Texte proposé:
================
Tant que ça marche…

6 juin 2010 7h05 · Claude Perrier

Les hommes sont apparemment prédisposés à pouvoir s'adapter aux pires conditions de vie qui soient, pendant aussi longtemps qu'il demeure possible de fonctionner.  Un appartement transformé en capharnaüm, dont une cuisine encombrée de vaisselle sale et de marmites âprement collées empilées dans l'évier, une salle de bain dont il est inutile de tenter une description pouvant refléter l'état véritable du lieu, un milieu de vie duquel toute notion de rangement a depuis longtemps été évacuée, voilà le portrait-type de la caverne habitée par tout homme célibataire avant une éventuelle contamination féminine…

Le leitmotiv ici est d'ailleurs très simple: tant que ça marche

Cela étant, il en découle tout naturellement qu'en matière de santé, les hommes ne sauraient se comporter différemment.  Et puis, comme une visite chez le médecin – en l'absence de bris mécanique incapacitant – ne sera généralement pas considérée comme le moindrement prioritaire, cela explique pourquoi le dérèglement mécanique pourra s'avérer assez avancé lorsque, finalement, les hommes se résoudront à passer voir un toubib.

Malgré tout, ce genre de comportement n'est pas sans certains avantages, aussi étonnant cela puisse-t-il sembler.  Et le plus important de ceux-ci pourrait bien être un niveau très minime d'angoisse.

N'étant pas constamment là à se tâter, à s'examiner sous toutes les coutures, à s'inquiéter au moindre petit malaise passager, les hommes vaquent probablement à leurs affaires la tête significativement moins bourrée de doutes ou d'appréhensions sur ce que pourrait leur réserver de négatif l'avenir que leurs fiancées (selon l'appellation de Pierre Foglia)…

Enfin, lorsque le cas échéant sera détecté un problème mécanique grave, possiblement même irréparable, au moins la chose ne risquera pas de traîner en longueur.  Cela n'étant pas habituellement dans la nature des hommes d'être patients, d'avoir à se plier à trop de ceci et de cela avant d'en arriver au but, une fin d'existence selon un mode expéditif, après une vie plutôt insouciante, voilà qui répond assez favorablement à leur manière d'être.

Et je doute sérieusement que cette manière d'être puisse un jour changer.
================
[Données enregistrées]
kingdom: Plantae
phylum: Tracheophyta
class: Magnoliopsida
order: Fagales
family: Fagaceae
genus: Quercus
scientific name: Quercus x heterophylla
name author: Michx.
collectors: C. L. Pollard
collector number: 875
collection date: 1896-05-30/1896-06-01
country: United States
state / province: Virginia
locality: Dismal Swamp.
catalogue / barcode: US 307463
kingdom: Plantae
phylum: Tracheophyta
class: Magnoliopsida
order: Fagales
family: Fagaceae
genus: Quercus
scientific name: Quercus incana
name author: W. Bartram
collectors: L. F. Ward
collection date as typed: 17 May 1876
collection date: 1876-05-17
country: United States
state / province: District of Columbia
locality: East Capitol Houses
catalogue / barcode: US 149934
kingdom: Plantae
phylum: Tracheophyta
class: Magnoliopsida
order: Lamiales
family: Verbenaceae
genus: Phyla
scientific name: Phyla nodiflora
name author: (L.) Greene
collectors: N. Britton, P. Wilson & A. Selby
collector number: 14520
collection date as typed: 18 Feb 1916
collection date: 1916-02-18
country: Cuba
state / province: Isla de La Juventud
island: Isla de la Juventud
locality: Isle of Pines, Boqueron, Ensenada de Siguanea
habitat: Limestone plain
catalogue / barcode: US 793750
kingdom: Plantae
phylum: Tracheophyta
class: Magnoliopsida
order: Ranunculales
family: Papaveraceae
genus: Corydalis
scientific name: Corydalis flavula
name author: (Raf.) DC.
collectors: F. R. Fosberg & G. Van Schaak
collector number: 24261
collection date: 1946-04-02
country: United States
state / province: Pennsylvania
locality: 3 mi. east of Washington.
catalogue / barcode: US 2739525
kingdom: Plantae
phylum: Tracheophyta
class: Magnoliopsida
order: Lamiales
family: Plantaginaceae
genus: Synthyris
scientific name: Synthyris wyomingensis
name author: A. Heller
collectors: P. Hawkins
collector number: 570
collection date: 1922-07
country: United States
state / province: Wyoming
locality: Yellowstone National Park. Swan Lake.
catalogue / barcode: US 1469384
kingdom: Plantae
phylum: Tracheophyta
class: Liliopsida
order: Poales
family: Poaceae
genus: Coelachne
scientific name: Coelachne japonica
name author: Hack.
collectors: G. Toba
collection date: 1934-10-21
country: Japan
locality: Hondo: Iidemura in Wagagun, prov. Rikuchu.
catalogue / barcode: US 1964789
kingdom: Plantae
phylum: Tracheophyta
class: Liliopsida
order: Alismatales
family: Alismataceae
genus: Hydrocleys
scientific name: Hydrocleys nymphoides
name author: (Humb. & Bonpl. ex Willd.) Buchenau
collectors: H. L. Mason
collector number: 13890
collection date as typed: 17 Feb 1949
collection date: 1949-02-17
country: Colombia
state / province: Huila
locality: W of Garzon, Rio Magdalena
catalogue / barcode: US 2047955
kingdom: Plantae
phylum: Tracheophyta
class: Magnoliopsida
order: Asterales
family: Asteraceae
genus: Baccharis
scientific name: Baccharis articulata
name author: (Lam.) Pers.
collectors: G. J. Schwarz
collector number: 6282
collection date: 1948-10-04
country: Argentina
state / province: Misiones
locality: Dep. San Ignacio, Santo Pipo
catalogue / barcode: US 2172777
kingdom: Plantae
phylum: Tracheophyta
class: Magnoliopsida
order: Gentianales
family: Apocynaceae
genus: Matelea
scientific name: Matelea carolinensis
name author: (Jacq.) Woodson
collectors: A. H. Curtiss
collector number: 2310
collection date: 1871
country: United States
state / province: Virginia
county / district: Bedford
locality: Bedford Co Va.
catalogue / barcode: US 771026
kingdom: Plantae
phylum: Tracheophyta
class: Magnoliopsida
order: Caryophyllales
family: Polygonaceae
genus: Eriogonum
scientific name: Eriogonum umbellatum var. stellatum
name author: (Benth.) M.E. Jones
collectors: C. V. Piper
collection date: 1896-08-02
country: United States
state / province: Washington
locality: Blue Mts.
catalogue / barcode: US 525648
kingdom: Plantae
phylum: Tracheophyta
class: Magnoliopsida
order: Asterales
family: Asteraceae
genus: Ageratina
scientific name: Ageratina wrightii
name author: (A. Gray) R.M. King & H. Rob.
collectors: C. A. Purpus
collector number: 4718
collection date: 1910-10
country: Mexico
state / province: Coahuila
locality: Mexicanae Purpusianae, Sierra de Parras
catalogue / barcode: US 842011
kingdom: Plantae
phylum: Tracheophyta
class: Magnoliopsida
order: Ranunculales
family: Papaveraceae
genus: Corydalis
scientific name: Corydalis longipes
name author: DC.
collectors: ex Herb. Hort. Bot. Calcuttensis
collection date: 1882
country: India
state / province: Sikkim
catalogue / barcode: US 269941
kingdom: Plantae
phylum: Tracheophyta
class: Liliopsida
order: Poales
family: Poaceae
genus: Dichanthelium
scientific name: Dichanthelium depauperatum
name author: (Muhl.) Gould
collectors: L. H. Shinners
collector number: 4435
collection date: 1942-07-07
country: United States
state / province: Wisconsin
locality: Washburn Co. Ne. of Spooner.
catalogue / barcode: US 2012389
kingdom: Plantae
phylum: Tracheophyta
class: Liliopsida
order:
================
Questions de compréhension:
1 > D'après le texte, énumérez les trois choses que les hommes ne sont pas constamment là à faire, selon la phrase qui commence par « N'étant pas constamment là ».
2 > Quel avantage le texte présente-t-il comme le plus important de ce genre de comportement ?
3 > Recopiez le passage du texte qui commence par « Le leitmotiv ici » et se poursuit jusqu'à « voir un toubib. ».

Corrigé:
1 > Se tâter, s'examiner sous toutes les coutures, s'inquiéter au moindre petit malaise passager.

2 > Un niveau très minime d'angoisse.

3 >
Le leitmotiv ici est d'ailleurs très simple: tant que ça marche

Cela étant, il en découle tout naturellement qu'en matière de santé, les hommes ne sauraient se comporter différemment.  Et puis, comme une visite chez le médecin – en l'absence de bris mécanique incapacitant – ne sera généralement pas considérée comme le moindrement prioritaire, cela explique pourquoi le dérèglement mécanique pourra s'avérer assez avancé lorsque, finalement, les hommes se résoudront à passer voir un toubib.